Temporal Exploration of Random Spanning Tree Models

The Temporal Graph Exploration problem (TEXP) takes as input a temporal graph, i.e., a sequence of graphs $(G_i)_{i\in \mathbb{N}}$ on the same vertex set, and asks for a walk of shortest length visiting all vertices, where the $i$-th step uses an edge from $G_i$. If each such $G_i$ is connected, then an exploration of length $n^2$ exists, and this is known to be the best possible up to a constant. More fine-grained lower and upper bounds have been obtained for restricted temporal graph classes, however, for several fundamental classes, a large gap persists between known bounds, and it remains unclear which properties of a temporal graph make it inherently difficult to explore. Motivated by this limited understanding and the central role of the Temporal Graph Exploration problem in temporal graph theory, we study the problem in a randomised setting. We introduce the Random Spanning Tree (RST) model, which consists of a set of $n$-vertex trees together with an arbitrary probability distribution $\mu$ over this set. A random temporal graph generated by the RST model is a sequence of independent samples drawn from $\mu$. We initiate a systematic study of the Temporal Graph Exploration problem in such random temporal graphs and establish tight general bounds on exploration time.
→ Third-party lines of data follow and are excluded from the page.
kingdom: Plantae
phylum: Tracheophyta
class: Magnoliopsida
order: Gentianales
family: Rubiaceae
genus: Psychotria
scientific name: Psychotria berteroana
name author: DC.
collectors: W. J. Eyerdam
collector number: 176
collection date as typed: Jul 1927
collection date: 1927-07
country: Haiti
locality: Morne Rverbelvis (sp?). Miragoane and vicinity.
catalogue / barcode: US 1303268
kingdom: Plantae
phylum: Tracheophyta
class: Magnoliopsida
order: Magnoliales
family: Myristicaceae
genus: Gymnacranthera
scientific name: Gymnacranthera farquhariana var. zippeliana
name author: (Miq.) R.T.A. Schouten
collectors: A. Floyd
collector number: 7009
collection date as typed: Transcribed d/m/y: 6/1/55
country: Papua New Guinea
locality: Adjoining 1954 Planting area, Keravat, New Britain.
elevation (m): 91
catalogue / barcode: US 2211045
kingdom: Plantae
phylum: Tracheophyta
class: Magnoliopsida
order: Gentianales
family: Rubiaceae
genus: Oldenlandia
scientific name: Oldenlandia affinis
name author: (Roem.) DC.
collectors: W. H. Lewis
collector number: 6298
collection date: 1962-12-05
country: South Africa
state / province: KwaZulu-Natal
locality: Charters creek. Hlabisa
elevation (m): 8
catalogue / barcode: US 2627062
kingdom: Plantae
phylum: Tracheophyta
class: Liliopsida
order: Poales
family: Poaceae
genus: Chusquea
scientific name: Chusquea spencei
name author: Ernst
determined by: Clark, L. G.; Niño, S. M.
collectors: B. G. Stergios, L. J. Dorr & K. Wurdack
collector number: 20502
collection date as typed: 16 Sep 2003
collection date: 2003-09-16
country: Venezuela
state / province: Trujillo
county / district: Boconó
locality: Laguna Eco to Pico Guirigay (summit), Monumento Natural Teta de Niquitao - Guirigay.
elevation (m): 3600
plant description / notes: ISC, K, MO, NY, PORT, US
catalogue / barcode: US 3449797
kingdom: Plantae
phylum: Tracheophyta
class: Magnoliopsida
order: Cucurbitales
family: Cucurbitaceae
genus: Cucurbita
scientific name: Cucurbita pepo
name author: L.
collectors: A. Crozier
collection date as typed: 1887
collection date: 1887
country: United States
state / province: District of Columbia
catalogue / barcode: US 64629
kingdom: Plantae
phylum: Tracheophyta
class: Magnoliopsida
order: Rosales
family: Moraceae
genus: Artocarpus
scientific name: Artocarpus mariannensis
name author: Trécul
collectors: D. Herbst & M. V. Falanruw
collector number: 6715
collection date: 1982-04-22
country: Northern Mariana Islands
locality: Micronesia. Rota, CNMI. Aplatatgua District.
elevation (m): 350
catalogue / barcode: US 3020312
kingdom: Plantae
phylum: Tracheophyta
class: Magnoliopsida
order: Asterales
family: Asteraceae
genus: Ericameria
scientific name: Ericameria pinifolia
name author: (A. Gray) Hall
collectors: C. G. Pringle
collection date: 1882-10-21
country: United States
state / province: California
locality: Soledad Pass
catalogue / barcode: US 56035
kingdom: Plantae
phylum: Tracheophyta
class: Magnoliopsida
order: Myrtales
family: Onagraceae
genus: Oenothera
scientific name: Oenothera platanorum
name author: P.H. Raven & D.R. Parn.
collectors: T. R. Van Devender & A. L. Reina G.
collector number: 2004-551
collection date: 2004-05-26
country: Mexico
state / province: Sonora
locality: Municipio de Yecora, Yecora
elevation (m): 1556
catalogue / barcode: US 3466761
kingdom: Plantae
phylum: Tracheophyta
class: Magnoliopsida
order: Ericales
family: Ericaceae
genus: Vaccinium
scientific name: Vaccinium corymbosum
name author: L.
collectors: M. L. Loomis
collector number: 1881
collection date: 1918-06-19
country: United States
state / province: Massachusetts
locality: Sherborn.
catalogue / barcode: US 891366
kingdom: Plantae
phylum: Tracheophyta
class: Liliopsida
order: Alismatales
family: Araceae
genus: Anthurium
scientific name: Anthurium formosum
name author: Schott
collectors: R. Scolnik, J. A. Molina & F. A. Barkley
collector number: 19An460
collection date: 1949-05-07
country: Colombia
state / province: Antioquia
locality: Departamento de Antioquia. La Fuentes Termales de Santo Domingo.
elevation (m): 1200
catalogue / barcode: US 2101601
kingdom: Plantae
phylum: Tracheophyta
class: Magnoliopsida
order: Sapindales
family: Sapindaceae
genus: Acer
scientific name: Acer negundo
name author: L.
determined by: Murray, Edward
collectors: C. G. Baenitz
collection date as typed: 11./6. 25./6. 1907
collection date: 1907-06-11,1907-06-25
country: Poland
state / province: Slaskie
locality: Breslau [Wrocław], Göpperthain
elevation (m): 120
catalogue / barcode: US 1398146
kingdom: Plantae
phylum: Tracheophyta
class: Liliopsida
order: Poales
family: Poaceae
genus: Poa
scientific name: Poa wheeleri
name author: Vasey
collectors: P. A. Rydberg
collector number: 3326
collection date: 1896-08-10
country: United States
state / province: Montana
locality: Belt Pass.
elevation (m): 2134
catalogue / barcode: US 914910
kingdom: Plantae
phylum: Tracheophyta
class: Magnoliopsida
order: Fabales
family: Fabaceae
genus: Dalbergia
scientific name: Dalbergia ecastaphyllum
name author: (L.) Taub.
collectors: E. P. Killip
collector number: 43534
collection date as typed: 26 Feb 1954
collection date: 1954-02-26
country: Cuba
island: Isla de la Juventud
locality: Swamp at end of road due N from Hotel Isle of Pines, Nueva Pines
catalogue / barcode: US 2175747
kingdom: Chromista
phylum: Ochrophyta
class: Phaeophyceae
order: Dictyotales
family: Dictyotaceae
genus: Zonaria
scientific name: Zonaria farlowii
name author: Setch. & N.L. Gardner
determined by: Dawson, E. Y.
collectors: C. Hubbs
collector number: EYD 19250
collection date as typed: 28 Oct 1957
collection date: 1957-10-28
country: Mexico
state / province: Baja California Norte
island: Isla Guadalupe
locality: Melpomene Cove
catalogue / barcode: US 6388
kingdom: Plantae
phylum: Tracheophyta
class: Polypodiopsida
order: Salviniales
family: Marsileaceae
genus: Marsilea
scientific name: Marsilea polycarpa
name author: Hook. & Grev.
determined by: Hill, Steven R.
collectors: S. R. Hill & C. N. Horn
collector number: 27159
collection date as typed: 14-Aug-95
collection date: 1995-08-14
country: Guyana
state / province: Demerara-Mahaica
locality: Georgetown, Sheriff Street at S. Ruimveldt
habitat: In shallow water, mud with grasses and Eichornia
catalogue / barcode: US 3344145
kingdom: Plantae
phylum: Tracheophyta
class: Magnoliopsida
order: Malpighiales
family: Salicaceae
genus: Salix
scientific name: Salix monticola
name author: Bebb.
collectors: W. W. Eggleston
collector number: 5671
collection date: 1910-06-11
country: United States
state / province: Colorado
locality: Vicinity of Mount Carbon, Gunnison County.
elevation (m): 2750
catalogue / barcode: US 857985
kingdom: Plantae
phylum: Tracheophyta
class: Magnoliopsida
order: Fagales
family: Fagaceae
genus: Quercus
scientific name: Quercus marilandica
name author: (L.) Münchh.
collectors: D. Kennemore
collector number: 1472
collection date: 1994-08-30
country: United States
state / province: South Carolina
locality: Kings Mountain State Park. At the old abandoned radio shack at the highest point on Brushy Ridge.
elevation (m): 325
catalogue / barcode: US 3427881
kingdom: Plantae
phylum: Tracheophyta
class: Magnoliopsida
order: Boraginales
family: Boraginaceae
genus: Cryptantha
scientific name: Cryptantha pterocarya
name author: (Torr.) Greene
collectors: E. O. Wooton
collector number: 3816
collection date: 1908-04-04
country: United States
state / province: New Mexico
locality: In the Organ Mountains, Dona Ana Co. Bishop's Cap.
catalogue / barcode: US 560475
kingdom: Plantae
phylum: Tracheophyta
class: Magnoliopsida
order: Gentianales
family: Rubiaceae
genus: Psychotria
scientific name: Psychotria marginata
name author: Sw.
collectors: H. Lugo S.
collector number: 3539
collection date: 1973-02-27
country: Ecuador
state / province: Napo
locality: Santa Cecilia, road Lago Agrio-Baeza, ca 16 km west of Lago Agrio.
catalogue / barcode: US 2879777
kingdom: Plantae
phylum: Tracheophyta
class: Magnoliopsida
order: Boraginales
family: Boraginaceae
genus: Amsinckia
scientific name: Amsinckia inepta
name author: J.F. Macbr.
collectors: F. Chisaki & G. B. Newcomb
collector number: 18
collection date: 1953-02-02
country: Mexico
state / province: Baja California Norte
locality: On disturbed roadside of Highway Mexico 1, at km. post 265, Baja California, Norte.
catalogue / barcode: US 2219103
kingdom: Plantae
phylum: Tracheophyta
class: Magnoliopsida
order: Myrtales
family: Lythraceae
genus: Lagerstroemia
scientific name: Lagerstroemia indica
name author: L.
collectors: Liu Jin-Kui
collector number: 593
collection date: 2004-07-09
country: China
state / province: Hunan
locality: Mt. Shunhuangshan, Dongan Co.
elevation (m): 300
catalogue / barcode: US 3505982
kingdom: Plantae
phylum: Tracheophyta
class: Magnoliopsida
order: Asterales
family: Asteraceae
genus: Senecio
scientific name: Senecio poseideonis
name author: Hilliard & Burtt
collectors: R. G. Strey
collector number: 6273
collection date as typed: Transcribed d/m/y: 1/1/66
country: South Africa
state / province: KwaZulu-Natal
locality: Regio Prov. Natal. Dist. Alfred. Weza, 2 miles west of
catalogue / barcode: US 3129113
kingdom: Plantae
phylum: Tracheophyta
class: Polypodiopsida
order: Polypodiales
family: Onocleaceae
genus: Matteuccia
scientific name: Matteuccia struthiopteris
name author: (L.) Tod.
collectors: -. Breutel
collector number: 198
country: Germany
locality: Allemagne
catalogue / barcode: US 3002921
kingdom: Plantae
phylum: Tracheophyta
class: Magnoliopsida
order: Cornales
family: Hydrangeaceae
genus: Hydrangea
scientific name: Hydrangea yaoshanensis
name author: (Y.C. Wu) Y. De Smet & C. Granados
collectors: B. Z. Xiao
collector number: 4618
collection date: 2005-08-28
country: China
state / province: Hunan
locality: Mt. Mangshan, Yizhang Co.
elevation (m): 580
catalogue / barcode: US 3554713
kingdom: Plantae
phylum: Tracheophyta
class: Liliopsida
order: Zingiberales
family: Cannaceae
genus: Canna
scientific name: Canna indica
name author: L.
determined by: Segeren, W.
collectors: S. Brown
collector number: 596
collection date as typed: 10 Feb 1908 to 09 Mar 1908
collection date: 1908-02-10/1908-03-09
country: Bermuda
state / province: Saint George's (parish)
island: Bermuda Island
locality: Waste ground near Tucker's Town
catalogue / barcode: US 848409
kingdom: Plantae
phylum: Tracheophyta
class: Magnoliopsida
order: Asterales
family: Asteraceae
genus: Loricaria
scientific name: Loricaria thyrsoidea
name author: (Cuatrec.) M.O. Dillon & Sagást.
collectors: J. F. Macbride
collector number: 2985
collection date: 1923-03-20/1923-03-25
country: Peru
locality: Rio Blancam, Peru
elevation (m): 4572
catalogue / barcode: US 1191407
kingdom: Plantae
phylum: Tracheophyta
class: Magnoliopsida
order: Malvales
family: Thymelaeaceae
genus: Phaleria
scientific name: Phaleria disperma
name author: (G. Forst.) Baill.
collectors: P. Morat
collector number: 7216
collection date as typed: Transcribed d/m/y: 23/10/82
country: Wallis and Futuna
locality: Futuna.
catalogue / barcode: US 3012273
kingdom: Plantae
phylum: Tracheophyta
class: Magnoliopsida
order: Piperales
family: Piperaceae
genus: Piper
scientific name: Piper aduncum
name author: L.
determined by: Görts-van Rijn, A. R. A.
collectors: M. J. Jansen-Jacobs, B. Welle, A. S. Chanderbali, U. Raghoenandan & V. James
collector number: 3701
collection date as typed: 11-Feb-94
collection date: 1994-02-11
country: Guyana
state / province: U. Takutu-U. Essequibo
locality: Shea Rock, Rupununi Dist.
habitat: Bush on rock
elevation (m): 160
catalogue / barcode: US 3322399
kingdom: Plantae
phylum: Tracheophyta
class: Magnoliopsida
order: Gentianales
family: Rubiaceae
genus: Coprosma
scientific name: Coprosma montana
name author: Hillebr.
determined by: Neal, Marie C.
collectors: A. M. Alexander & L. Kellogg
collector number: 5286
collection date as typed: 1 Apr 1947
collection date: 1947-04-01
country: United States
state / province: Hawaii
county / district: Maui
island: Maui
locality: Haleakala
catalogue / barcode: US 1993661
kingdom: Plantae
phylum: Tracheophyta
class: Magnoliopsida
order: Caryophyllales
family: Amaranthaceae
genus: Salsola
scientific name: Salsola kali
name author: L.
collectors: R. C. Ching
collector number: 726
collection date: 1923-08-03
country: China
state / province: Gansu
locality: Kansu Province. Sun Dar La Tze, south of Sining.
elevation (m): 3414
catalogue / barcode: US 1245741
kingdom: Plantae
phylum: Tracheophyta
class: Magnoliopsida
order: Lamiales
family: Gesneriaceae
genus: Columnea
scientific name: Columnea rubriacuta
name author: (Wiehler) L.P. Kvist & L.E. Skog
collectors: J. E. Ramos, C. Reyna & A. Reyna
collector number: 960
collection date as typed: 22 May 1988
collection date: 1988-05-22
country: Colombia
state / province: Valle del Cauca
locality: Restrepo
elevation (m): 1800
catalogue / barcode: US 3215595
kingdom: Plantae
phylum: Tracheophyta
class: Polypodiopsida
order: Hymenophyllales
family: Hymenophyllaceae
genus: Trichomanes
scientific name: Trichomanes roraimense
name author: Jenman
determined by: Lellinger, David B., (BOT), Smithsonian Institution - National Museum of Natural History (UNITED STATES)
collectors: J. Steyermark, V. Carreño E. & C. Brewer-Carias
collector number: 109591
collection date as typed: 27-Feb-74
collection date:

Our first main result proves that any RST model can, with high probability (w.h.p.), be explored in $O(n^{3/2})$ time, and we show that this bound is tight up to a constant factor. This demonstrates a fundamental difference between the adversarial and random settings. Our second main result shows that if all trees of an RST are subgraphs of a fixed graph with $m$ edges then, w.h.p.\ , it can be explored in $O(m)$ time.